Proposta de tarefa 1: Reproduza fielmente as linhas das entradas, começando pela linha que contém "Индикация навигационных параметров при этом такая же, как и" e seguindo até o fim das entradas, com as duas extremidades incluídas.

Há uma correspondência com um perfil semelhante nos Estados Unidos, os gray dad’s (ou “pais grisalhos”). É gente como o publicitário Luiz Otávio Ferreira, de 45 anos, e a designer gráfica Fernanda de Assis, de 36, casados há dez anos.
Os dois decidiram adiar a chegada de Anita, de 2 anos, para curtir os primeiros anos de casados e investir na carreira. Ferreira e Fernanda são mineiros de Belo Horizonte, mas passaram uma temporada de três anos em São Paulo. "Foi um período de ascensão profissional, mas também de muito trabalho, em que não conseguiríamos passar o tempo que queremos com nossa filha", diz ele.
De volta à capital mineira desde 2008, o casal leva um padrão de vida confortável. Depois do nascimento da filha, substituíram as viagens de aventura por fins de semana numa fazenda da família.

Trechos das entradas:
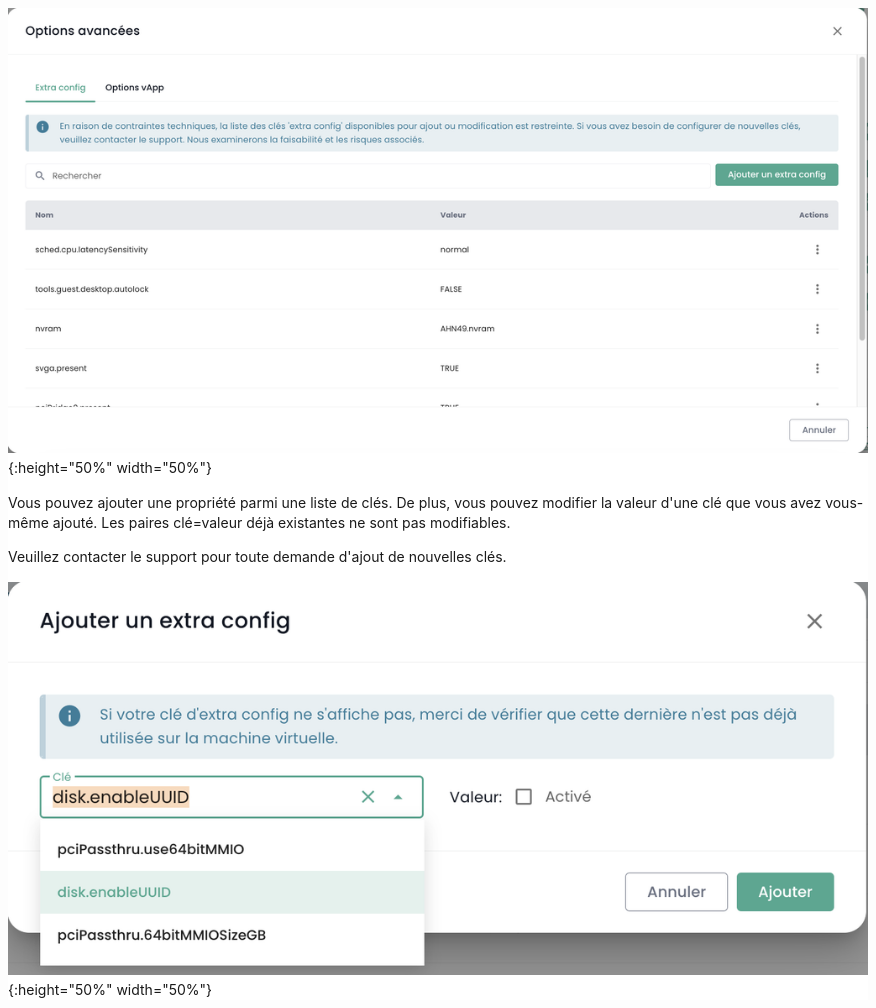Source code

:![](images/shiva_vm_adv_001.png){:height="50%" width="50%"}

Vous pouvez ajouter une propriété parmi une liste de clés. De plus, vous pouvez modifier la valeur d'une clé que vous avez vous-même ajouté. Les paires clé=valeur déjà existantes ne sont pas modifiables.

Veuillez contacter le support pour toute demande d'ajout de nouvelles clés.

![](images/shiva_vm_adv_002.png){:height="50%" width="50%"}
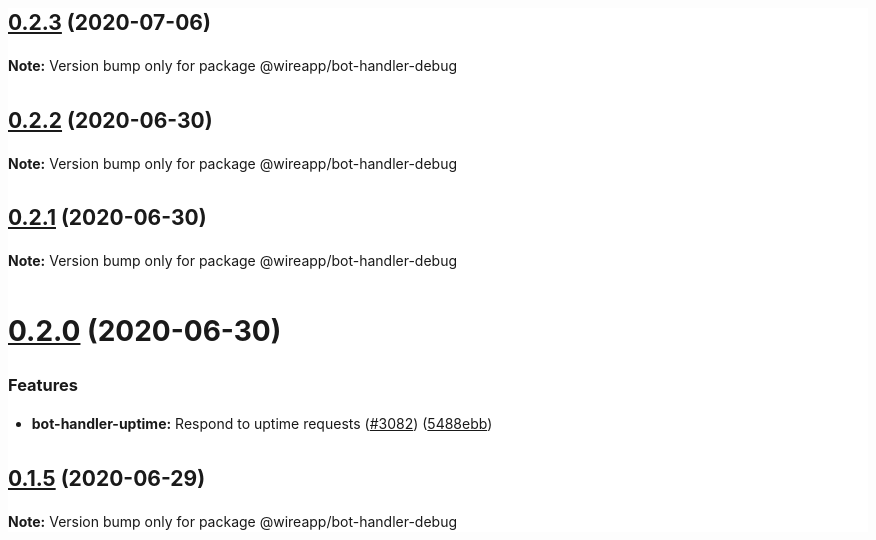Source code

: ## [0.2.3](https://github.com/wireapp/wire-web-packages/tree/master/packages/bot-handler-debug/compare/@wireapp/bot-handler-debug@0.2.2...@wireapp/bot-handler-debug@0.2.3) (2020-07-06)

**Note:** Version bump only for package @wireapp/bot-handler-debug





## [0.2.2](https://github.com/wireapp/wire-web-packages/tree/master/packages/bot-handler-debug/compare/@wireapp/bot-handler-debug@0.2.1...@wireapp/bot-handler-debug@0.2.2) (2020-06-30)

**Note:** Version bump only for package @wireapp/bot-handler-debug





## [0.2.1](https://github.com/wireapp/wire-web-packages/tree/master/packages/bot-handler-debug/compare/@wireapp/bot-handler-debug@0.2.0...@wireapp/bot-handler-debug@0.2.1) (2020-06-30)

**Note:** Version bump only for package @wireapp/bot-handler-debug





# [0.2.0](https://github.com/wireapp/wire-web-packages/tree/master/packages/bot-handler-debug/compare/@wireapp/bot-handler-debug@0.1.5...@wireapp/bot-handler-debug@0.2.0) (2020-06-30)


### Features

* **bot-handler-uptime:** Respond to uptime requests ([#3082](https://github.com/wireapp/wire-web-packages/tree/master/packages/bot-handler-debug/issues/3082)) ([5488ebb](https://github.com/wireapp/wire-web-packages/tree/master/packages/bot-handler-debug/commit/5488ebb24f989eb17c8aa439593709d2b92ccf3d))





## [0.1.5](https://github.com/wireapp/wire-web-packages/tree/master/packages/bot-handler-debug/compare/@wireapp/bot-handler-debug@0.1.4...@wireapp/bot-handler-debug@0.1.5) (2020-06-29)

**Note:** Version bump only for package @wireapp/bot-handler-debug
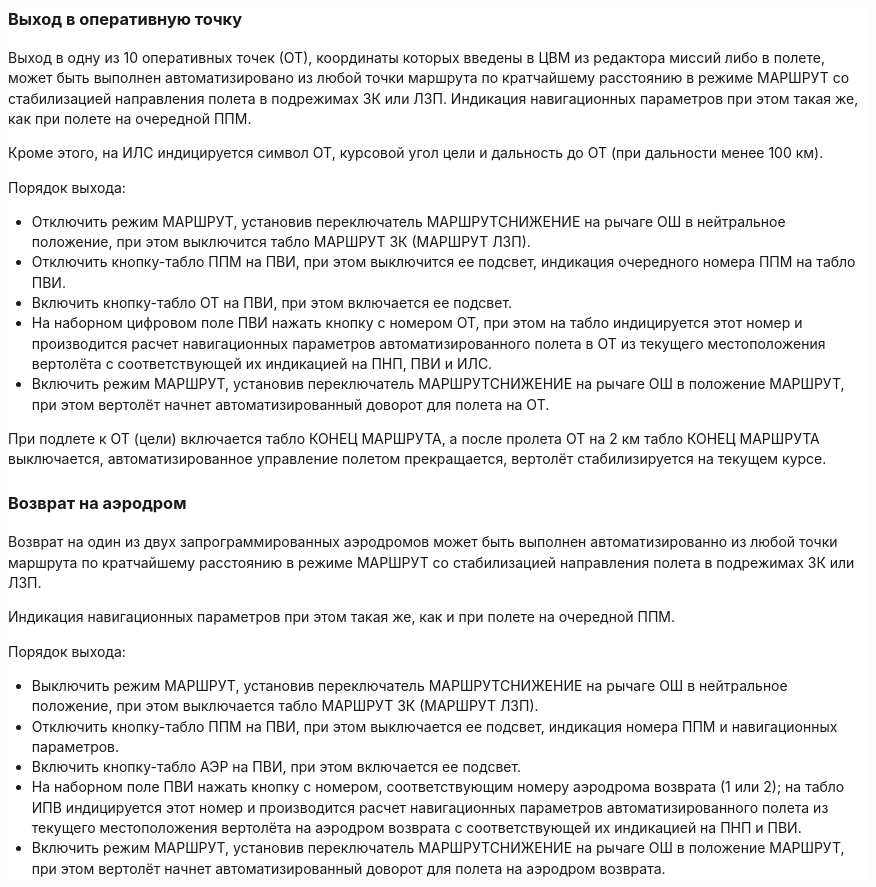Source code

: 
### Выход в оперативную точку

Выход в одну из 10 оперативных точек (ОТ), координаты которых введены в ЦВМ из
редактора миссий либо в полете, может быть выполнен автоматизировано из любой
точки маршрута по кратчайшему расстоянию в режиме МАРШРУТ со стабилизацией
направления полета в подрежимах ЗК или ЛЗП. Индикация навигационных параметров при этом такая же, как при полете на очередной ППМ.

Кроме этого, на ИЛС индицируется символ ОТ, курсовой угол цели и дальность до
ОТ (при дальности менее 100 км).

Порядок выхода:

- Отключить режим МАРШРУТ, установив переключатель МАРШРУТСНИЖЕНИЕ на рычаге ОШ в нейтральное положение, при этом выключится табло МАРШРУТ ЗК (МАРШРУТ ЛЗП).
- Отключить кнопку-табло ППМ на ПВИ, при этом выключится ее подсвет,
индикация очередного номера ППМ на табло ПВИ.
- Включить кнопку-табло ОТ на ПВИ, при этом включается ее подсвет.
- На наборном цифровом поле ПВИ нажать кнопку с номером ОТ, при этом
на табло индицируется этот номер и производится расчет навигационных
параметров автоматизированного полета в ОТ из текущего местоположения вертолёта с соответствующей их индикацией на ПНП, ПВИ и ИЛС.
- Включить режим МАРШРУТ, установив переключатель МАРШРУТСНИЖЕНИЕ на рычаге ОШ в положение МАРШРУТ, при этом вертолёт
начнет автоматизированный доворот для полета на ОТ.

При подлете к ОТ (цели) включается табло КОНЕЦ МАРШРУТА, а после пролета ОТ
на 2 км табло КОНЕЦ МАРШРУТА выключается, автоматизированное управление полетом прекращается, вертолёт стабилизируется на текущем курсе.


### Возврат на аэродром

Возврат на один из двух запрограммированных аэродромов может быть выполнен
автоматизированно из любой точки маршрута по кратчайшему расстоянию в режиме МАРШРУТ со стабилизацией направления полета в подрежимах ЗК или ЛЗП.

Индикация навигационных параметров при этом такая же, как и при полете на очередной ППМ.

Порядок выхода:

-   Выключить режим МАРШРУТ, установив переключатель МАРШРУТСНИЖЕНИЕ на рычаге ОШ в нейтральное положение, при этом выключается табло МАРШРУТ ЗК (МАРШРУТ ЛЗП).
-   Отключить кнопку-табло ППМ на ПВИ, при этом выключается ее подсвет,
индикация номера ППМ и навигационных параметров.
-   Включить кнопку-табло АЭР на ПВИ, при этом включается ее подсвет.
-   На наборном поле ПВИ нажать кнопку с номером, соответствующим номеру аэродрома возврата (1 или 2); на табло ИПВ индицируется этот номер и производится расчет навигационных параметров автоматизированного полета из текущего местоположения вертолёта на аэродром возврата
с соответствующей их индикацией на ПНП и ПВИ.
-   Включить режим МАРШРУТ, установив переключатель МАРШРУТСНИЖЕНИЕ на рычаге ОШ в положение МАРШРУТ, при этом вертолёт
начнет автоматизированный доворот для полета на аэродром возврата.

Proposta de tarefa 2: Reescreva o trecho do texto selecionado que começa em "Há uma correspondência" e termina em "fazenda da família.", substituindo "fazenda" por "casa de campo".

Resultado da tarefa 1:
Индикация навигационных параметров при этом такая же, как и при полете на очередной ППМ.

Порядок выхода:

-   Выключить режим МАРШРУТ, установив переключатель МАРШРУТСНИЖЕНИЕ на рычаге ОШ в нейтральное положение, при этом выключается табло МАРШРУТ ЗК (МАРШРУТ ЛЗП).
-   Отключить кнопку-табло ППМ на ПВИ, при этом выключается ее подсвет,
индикация номера ППМ и навигационных параметров.
-   Включить кнопку-табло АЭР на ПВИ, при этом включается ее подсвет.
-   На наборном поле ПВИ нажать кнопку с номером, соответствующим номеру аэродрома возврата (1 или 2); на табло ИПВ индицируется этот номер и производится расчет навигационных параметров автоматизированного полета из текущего местоположения вертолёта на аэродром возврата
с соответствующей их индикацией на ПНП и ПВИ.
-   Включить режим МАРШРУТ, установив переключатель МАРШРУТСНИЖЕНИЕ на рычаге ОШ в положение МАРШРУТ, при этом вертолёт
начнет автоматизированный доворот для полета на аэродром возврата.

Resultado da tarefa 2:
Há uma correspondência com um perfil semelhante nos Estados Unidos, os gray dad’s (ou “pais grisalhos”). É gente como o publicitário Luiz Otávio Ferreira, de 45 anos, e a designer gráfica Fernanda de Assis, de 36, casados há dez anos.
Os dois decidiram adiar a chegada de Anita, de 2 anos, para curtir os primeiros anos de casados e investir na carreira. Ferreira e Fernanda são mineiros de Belo Horizonte, mas passaram uma temporada de três anos em São Paulo. "Foi um período de ascensão profissional, mas também de muito trabalho, em que não conseguiríamos passar o tempo que queremos com nossa filha", diz ele.
De volta à capital mineira desde 2008, o casal leva um padrão de vida confortável. Depois do nascimento da filha, substituíram as viagens de aventura por fins de semana numa casa de campo da família.